College is getting more expensive by the year, and as a father trying to save for my son's college tuition, I'm always looking for opportunities to add to his portfolio. If you're saving early, a huge advantage we have in investing for college is time. Depending on your kid's age, you could have 15 years or more to let your money grow, which allows a higher risk tolerance than someone saving for retirement may have.
With that longer duration in mind, there are three stocks that I think fit well in a long-term portfolio, and I've either added or intend to add them to my son's portfolio soon. They are Chipotle Mexican Grill (CMG -1.95%), Yeti Holdings (YETI -4.02%), and Virgin Galactic Holdings (SPCE -2.01%). Each has the potential for huge gains.
The restaurant business is going to change a lot over the next year. Restaurants large and small are going to go out of business or restructure, and it may be years before we pack busy eateries again. Very few companies are built to transition to takeout and delivery the way that Chipotle is.
Operations will certainly be hurt by the COVID-19 pandemic, and Chipotle's recently reported 16% decline in same-store sales in March versus a year ago shows how business is going. But it's not a 50% decline (or a 100% decline), like some restaurants have seen. In fact, an 80.8% increase in digital sales in the first quarter may show what the company's future looks like.
The number of competitors in the restaurant industry is likely to decrease coming out of the pandemic, and that's an advantage for Chipotle. And with more customers likely to demand easy takeout and delivery from restaurants, Chipotle is built to thrive long term.
Consumer product companies are in an odd position today as customers cut back spending due to COVID-19. And consumer discretionary purchases like a cooler or coffee mug may be an easy item to cut from the budget. But long term, I think Yeti will be a winner in the consumer space.

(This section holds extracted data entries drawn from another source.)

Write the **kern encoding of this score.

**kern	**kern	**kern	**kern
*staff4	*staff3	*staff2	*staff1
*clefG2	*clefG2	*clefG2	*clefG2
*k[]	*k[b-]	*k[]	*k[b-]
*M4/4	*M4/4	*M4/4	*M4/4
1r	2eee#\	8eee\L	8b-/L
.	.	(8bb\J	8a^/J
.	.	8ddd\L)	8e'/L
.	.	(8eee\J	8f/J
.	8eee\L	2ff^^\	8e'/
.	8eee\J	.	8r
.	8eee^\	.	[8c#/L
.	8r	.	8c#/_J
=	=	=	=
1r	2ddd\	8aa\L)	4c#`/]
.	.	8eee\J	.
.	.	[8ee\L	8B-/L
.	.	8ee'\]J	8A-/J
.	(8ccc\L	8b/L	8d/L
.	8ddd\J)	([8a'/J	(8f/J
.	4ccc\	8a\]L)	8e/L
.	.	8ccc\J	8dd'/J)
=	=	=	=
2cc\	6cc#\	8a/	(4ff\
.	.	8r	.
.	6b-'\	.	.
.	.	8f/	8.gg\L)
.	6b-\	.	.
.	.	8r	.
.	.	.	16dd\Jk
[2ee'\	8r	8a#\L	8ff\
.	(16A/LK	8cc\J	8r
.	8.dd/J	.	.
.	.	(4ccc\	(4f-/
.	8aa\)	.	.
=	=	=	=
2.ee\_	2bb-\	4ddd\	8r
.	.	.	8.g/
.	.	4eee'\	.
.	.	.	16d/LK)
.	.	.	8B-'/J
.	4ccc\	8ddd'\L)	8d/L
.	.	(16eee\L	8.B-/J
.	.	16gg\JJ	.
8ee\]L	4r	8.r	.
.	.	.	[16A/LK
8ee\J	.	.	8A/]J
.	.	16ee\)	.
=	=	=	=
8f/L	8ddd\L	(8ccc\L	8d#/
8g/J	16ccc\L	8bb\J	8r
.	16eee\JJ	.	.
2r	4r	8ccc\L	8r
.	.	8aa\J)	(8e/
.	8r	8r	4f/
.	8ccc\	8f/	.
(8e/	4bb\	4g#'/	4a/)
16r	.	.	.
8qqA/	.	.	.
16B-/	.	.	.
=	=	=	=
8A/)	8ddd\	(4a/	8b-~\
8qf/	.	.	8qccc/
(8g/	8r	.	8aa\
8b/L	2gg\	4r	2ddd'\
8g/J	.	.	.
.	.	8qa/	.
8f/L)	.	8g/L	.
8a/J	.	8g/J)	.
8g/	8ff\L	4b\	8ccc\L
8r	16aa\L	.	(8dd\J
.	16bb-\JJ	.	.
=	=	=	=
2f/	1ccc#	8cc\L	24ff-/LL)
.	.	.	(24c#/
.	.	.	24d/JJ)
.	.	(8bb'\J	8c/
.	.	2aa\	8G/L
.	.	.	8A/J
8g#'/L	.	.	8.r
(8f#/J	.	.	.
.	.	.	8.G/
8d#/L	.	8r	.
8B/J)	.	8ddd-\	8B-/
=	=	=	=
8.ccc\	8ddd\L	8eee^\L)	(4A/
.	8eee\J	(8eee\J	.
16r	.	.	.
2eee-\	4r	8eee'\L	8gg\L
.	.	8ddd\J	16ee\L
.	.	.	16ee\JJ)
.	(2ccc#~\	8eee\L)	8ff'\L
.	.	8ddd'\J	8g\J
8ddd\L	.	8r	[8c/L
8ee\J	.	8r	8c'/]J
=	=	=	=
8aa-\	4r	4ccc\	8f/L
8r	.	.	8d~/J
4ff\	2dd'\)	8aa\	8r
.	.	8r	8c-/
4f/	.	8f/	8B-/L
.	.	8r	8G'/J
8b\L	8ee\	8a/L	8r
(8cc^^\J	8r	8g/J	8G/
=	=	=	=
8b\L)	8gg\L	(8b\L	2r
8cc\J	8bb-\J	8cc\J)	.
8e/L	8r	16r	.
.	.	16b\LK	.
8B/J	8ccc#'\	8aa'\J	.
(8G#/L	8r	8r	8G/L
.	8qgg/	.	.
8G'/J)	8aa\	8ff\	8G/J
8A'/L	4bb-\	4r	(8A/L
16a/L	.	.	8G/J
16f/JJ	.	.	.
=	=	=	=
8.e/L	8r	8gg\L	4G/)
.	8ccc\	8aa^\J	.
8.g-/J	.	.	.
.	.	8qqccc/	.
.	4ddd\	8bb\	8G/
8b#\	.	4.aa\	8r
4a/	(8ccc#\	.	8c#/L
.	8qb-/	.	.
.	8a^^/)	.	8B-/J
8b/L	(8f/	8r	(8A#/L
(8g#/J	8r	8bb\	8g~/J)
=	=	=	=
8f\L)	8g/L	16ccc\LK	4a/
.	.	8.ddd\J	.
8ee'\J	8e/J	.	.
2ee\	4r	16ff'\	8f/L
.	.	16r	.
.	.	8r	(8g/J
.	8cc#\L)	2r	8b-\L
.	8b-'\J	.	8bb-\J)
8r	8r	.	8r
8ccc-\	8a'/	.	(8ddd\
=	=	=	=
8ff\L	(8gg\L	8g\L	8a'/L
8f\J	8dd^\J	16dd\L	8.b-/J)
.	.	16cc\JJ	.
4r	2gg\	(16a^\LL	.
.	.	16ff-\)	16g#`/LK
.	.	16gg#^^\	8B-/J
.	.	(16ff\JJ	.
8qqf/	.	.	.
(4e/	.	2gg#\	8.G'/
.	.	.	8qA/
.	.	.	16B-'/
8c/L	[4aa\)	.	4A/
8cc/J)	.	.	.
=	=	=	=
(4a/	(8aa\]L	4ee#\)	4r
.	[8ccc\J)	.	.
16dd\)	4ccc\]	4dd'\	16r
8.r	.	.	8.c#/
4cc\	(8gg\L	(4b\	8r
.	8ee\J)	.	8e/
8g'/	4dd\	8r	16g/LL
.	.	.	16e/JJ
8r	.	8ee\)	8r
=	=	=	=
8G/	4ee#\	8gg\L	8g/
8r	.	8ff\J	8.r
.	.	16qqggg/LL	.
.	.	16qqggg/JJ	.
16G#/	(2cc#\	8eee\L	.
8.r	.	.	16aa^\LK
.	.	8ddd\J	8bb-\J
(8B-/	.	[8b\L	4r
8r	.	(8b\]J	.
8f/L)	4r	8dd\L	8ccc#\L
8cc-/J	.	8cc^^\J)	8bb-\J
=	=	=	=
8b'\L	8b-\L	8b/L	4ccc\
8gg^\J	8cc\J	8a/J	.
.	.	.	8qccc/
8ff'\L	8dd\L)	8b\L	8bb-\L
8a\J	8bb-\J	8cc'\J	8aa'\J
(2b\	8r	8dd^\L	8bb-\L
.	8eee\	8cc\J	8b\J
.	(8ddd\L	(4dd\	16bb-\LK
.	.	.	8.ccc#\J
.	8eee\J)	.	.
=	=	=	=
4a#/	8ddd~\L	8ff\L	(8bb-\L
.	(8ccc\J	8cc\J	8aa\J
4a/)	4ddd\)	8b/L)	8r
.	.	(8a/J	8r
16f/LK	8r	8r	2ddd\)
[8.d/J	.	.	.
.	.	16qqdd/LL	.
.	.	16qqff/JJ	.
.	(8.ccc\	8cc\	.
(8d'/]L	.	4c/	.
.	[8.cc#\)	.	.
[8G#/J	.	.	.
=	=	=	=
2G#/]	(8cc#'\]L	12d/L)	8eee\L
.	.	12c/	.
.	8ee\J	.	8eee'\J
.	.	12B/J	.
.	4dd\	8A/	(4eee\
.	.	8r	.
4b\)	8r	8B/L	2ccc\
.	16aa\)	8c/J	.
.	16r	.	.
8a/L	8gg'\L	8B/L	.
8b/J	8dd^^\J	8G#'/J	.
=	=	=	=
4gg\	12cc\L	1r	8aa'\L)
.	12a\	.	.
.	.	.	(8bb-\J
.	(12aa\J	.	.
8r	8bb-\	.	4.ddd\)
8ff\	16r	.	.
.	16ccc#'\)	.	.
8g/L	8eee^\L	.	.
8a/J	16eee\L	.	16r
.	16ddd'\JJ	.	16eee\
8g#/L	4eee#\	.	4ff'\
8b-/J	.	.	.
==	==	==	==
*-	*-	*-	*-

Brands are difficult to build, but once they're established and taking space on retail shelves, they can be difficult to knock off. Yeti has managed to create a unique brand that's known for quality, durability, and style in the outdoor market, and I don't see that changing. What management has done incredibly well is expand into new markets like coolers, backpacks, and kids' water bottles, and now it's become a hot custom corporate gift. That product-line expansion has helped drive revenue and earnings growth.

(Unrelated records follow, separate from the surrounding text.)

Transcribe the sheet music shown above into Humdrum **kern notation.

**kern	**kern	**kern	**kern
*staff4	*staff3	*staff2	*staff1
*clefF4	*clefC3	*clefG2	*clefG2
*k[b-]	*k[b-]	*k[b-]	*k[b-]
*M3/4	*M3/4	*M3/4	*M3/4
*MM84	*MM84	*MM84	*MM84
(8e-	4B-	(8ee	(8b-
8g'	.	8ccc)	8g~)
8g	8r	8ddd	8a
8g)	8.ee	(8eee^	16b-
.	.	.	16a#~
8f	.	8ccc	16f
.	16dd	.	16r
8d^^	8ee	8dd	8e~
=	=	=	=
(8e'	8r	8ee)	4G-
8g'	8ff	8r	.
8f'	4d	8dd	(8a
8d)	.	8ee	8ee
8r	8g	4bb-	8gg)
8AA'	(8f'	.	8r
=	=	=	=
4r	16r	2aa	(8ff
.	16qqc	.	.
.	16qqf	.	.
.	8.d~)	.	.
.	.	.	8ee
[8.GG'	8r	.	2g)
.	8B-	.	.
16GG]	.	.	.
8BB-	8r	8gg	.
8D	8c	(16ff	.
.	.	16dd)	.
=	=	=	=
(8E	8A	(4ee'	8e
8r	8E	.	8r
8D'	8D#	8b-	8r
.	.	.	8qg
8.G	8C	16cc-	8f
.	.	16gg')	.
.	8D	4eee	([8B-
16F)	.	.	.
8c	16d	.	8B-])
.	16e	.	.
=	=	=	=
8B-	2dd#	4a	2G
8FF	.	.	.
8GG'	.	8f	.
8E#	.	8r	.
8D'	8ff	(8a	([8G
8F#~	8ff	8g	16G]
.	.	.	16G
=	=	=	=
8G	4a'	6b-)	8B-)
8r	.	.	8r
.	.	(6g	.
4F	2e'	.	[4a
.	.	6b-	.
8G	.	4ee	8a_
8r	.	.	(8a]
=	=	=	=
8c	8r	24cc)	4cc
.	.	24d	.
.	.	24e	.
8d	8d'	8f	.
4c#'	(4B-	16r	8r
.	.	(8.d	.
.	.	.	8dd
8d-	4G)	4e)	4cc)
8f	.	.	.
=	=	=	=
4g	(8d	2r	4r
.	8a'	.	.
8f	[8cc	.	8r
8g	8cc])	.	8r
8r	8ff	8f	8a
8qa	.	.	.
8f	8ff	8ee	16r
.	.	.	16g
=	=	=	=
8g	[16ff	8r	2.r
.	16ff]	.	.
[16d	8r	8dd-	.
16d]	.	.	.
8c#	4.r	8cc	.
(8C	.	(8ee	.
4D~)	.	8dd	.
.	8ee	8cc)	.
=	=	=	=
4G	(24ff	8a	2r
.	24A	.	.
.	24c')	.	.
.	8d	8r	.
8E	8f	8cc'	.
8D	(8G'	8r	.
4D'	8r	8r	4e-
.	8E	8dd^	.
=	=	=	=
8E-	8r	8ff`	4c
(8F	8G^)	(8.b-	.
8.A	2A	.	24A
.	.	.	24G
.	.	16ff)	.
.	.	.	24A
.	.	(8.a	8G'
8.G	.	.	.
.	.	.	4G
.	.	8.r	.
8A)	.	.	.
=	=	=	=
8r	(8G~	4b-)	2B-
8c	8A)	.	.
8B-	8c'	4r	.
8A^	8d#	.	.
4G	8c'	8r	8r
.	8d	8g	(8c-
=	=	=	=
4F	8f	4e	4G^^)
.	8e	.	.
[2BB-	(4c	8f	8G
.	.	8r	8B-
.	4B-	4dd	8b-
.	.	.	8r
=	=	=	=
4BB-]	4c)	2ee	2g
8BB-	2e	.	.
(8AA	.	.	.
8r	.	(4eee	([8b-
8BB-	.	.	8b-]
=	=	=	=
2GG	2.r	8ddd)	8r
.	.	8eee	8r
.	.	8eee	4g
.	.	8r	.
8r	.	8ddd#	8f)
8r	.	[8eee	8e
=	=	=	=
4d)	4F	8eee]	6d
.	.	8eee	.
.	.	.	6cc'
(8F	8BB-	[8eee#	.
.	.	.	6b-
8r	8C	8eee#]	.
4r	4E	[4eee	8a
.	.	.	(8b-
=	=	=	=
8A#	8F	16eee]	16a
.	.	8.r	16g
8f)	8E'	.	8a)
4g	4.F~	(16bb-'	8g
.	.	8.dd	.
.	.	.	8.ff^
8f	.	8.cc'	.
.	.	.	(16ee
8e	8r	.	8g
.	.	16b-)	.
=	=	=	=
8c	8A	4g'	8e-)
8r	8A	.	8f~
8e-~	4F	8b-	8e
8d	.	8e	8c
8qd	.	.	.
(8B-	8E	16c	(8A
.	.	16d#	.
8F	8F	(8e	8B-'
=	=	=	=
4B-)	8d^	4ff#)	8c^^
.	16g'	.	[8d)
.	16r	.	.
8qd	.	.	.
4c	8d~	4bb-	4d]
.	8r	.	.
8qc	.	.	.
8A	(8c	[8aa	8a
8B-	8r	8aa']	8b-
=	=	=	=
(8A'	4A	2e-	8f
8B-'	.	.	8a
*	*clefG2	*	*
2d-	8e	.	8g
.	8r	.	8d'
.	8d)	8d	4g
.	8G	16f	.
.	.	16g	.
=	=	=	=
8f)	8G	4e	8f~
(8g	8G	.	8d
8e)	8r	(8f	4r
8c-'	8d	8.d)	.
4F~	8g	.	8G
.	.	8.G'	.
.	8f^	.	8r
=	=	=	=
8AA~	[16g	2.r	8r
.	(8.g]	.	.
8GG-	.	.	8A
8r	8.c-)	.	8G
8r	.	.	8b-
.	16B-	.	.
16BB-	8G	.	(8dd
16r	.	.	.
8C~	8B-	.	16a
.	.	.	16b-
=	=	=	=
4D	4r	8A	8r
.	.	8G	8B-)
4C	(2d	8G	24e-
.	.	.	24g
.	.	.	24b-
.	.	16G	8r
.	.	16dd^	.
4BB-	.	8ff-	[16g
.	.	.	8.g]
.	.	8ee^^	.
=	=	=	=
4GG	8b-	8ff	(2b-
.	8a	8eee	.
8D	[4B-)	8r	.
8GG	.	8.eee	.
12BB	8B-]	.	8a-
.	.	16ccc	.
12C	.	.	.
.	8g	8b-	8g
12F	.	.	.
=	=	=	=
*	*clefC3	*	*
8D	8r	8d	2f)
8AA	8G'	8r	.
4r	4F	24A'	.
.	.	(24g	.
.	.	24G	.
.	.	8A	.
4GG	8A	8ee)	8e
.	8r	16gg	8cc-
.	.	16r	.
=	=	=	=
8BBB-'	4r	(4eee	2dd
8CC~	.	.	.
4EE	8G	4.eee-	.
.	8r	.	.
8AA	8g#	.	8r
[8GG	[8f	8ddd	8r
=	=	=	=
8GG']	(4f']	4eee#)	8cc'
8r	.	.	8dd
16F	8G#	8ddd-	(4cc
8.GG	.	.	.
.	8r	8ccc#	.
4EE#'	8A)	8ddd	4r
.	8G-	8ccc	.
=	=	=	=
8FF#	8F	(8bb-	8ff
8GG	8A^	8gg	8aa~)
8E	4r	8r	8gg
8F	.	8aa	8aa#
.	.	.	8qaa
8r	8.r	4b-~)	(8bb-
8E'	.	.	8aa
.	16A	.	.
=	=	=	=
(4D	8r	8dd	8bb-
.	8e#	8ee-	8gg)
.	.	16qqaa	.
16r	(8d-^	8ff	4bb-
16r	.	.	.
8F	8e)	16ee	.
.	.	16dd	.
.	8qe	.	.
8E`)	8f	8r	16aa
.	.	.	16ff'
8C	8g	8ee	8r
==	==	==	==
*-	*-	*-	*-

There will be bumps along the way as consumer spending changes, but Yeti has built a durable brand that's likely to be with us for decades to come, and that's why I think it has a great future.

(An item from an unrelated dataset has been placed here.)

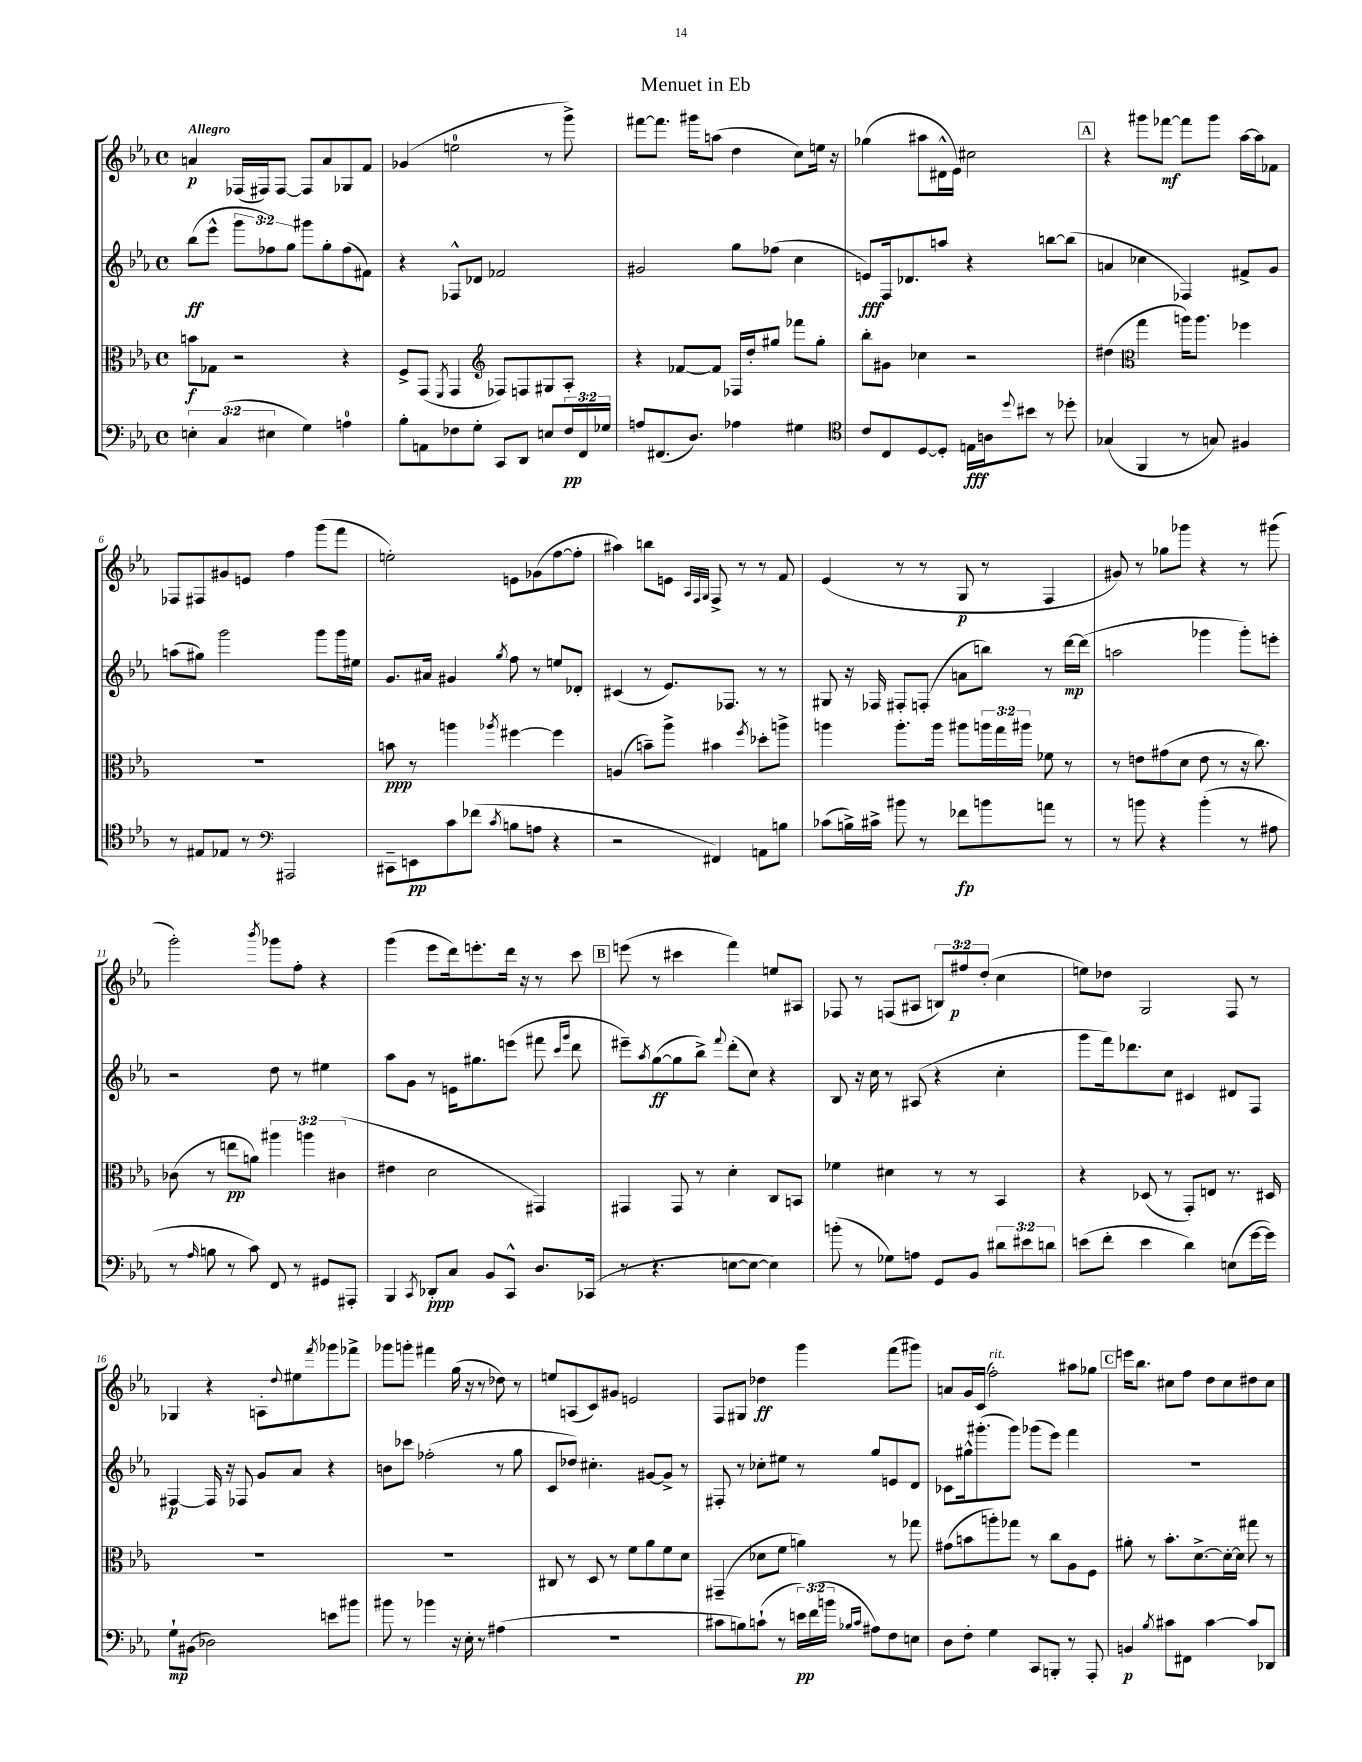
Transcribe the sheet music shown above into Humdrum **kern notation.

Disrupting travel isn't a trivial task, but that's exactly what Virgin Galactic aims to do. The company is building a fleet of aircraft that will transport passengers from Los Angeles to Tokyo in two hours, or New York to London in just an hour. Traveling at mach 5, spacecraft will greatly reduce the barriers of travel for those lucky enough to afford such a flight.
We could talk about the $80 million in deposits the company has already generated or the $590 million in projected revenue by 2023, but results will be choppy and investors should keep their eyes on the market Virgin Galactic is disrupting.
Commercial aviation is already a $900 billion market with commercial passenger travel making up $600 billion. So the addressable market is huge. In addition, by 2040, the commercial space industry is expected to be worth $1.5 trillion per year, up from $385 billion in 2017. These are the markets that Virgin Galactic is trying to disrupt, and if it succeeds, it will be a huge winner for investors in the long term.
The long-range perspective
If you're starting early in saving for college, time is on your side. And that's what we should use to our advantage. I think over the next decade or two, Chipotle, Yeti, and Virgin Galactic have bright futures. And while the road may be rocky, I'm in it for the long haul given their high potential to disrupt their markets.